Co-funded by the European Union

OECD Employment Outlook 2020 and Employers’ Viewpoints

  • The OECD Employment Outlook 2020 focuses on Worker security and Covid-19 crisis.
  • Chapter 1 provides valuable insights and data on the impact of Covid-19 on the labour market and the policy responses in OECD countries.  
  • The following chapters furnish information on the access to unemployment benefits, a comparative review of employment protection legislation (EPL) across OECD countries, the situation of middle-skilled workers, and the consequences of the pandemic on vocational education and training graduates.

According to the report  “the most serious pandemic in a century has triggered one of the worst economic crises since the Great Depression”. This crisis represents a drop in OECD-wide GDP of almost 15% and a projection of a 6% annual decline in global GDP for 2020. The OECD-wide projections place unemployment rate at 9.4% at the end of 2020, and at 7.7% in 2021.

By presenting data and charts on generally increasing unemployment rates across OECD countries, it highlights that “unemployment rates at this stage offer only partial guidance on the extent of the labour market crisis across OECD countries”. This depends on the type of support provided to workers, ranging from unemployment insurance benefits to job retention schemes. To better understand the impact of the crisis on the labour market, OECD decided to analyse the unemployment rate and the decrease in hours of work together. It found that “the cumulated impact of the COVID-19 crisis on employment and hours of work is ten times greater than during the global financial crisis”.

The Outlook did not present much information on the employers’ difficulties to remain afloat and to maintain the same level of employment. It reported “OECD estimates that without public support, 20% of firms would have faced a liquidity crisis after the first month of lockdown, and 40% after three months. […] A series of corporate bankruptcies would severely disrupt not only value chains but also the banking and financial system. Well aware of these risks, all OECD countries adopted a vast range of emergency measures aimed at supporting firms’ liquidity in addition to the monetary measures taken by central banks. These ranged from deferrals in tax and social-security contributions to liquidity injections through equity participation, direct subsidies based on past sales, subsidies for maintaining employment, grants. Many countries also took specific measures to support small and medium enterprises (SMEs), which usually face stronger liquidity constraints”.

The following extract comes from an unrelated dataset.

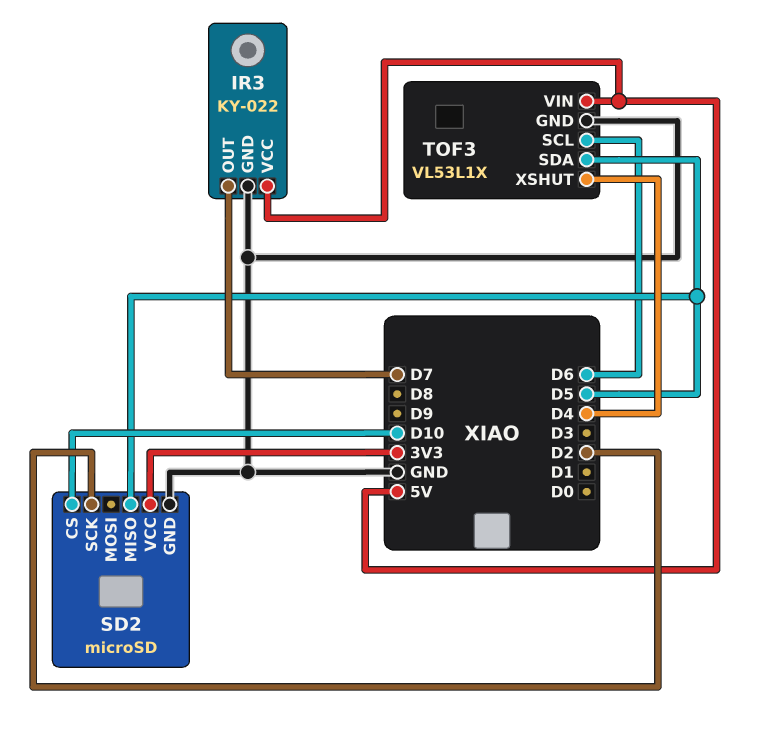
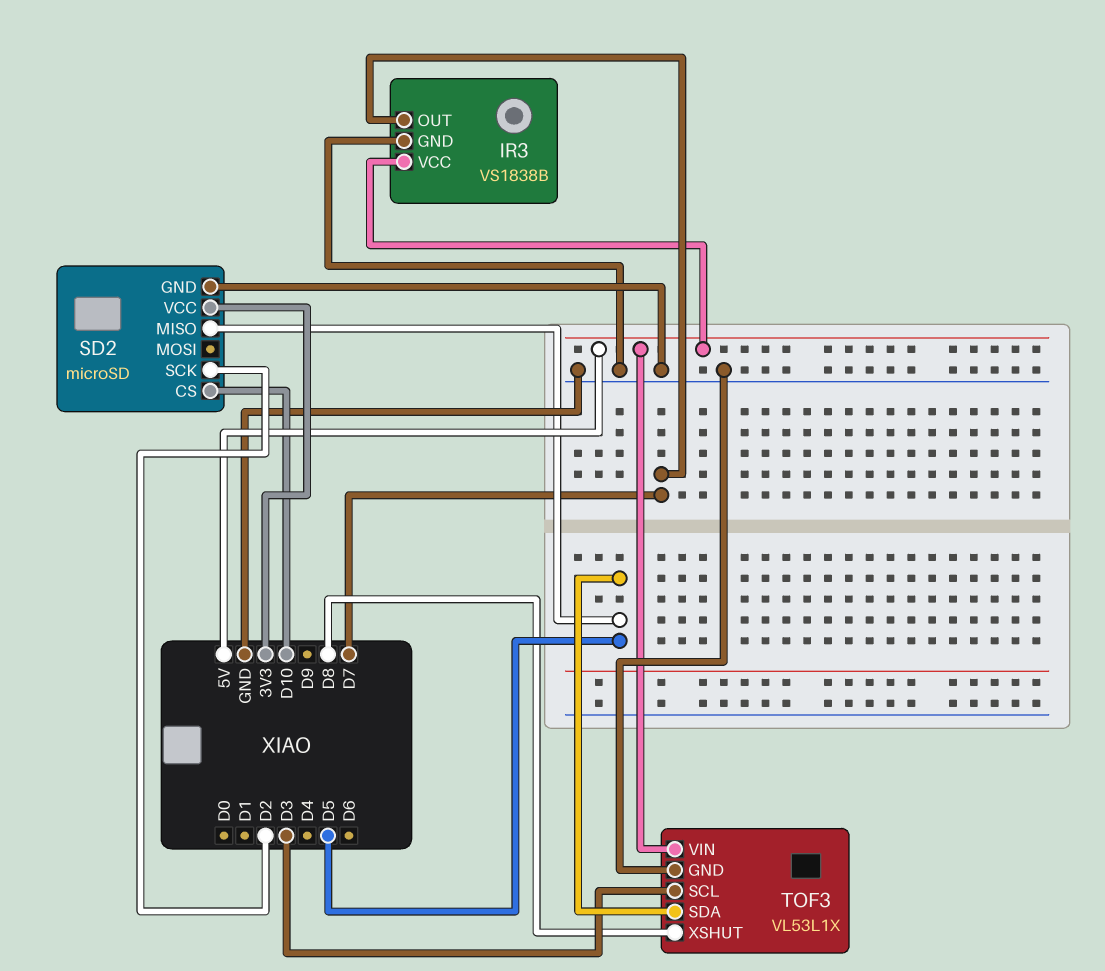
IR3: KY-022 -> VS1838B
TOF3 pin SCL: D6 -> D3
TOF3 pin XSHUT: D4 -> D8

Social dialogue practices were barely mentioned in the report as a way to enhance occupational health and safety and as good examples “to complement public action and find flexible and tailored solutions for both companies and workers”.

In the foreword to the Outlook, Angel Gurría, OECD Secretary-General, recommended “to sustain the recovery with a combination of macroeconomic policies and sectoral policies to boost growth and job creation while providing support to the many still in need. Policies need to sustain public and private investment, especially on green and other essential infrastructure and more generally to foster job creation. Moreover, policy makers will need to modify and adjust the composition and characteristics of their support packages, targeting support where it is most needed and encouraging a return to work where possible. If they get these decisions right, we will be able to look back on 2020 as a year of crisis, successfully navigated. Get them wrong, and the consequences will be felt by many people for a long time”.

From an employers’ perspective, the Outlook’s provides very useful insights and recommendations. Its high quality data are of relevance for advancing on economic and social policy discussions. It also presents some contradictions with the most general OECD policy recommendations on workers’ protection. The former seems to promote an absolute need to be in a open-ended full time employment, while the latter refers to the urgency of establishing safety nets and skilling that accommodate labor market dynamics, transitions and new ways of working. Additionally, the report keeps showing a dualism between regular employment and “non-standards jobs”: this binary distinction does not reflect the reality, especially for OECD members from Latin America with a high level of informality (the latest to join OECD was Colombia). Moreover, there seems to be little information on the role played by private employment services into the crisis and there is large evidence of the positive impact of these services in the allocation of workers from sectors on hold to sectors in need.

In the months to come, more information will be provided on the employers’ views on the report transmitted through BIAC (Business at OECD) and especially on Chapter 2 on the comparative review and updated indicators on EPL.